**Problem description**
Return every line from the records below with the string "have".
=== Begin Enclosure ===
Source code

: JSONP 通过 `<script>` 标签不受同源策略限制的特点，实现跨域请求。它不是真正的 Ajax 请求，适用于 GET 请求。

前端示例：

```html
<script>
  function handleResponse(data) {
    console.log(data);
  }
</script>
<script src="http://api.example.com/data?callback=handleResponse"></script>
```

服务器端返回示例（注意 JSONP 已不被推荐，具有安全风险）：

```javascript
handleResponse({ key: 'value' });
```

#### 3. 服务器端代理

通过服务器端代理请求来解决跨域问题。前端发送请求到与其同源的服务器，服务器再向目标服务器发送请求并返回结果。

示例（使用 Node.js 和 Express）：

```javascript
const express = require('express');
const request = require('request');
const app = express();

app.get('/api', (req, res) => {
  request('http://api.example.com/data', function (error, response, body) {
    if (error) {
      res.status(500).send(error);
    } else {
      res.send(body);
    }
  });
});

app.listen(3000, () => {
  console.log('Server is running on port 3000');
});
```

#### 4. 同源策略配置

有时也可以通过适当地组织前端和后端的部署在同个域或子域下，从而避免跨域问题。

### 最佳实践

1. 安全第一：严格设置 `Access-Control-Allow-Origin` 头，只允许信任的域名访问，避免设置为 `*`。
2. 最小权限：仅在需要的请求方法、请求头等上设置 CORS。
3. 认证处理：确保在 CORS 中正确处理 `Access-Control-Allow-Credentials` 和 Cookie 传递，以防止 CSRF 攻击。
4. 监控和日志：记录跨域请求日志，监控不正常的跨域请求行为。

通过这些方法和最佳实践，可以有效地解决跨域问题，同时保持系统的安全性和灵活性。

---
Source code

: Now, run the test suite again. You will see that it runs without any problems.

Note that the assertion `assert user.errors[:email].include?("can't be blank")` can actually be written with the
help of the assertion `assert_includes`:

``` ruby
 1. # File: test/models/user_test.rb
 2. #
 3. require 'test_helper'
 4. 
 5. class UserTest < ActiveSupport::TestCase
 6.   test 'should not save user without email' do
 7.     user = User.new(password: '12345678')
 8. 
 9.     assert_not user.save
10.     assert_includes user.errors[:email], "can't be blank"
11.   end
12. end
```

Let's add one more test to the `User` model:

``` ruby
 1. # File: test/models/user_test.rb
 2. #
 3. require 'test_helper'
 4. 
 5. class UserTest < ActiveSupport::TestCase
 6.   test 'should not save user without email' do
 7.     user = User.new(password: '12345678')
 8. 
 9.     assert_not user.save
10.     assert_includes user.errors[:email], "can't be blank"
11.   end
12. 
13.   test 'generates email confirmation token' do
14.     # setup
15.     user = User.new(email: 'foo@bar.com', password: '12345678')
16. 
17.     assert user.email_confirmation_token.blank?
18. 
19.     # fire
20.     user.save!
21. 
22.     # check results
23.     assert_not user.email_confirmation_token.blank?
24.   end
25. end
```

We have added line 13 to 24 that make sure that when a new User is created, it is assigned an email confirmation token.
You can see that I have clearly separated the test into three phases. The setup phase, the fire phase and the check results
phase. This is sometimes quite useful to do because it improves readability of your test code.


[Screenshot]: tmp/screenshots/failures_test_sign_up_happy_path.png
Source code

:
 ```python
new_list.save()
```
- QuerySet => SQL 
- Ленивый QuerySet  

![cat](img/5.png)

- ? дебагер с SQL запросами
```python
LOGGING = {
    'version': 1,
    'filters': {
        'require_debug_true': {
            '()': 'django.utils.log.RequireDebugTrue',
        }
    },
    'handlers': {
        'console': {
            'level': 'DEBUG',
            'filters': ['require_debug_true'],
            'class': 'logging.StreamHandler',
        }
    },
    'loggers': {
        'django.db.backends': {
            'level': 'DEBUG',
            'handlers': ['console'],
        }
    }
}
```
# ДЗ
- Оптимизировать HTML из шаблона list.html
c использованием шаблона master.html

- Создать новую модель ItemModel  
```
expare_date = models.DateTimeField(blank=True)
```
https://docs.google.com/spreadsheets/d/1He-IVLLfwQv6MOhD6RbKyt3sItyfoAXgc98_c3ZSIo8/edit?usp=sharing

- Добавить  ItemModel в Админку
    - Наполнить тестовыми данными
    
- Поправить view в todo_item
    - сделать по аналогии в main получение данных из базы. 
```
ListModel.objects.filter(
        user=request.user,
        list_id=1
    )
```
=== End Enclosure ===
**Answer space**
We have added line 13 to 24 that make sure that when a new User is created, it is assigned an email confirmation token.
You can see that I have clearly separated the test into three phases. The setup phase, the fire phase and the check results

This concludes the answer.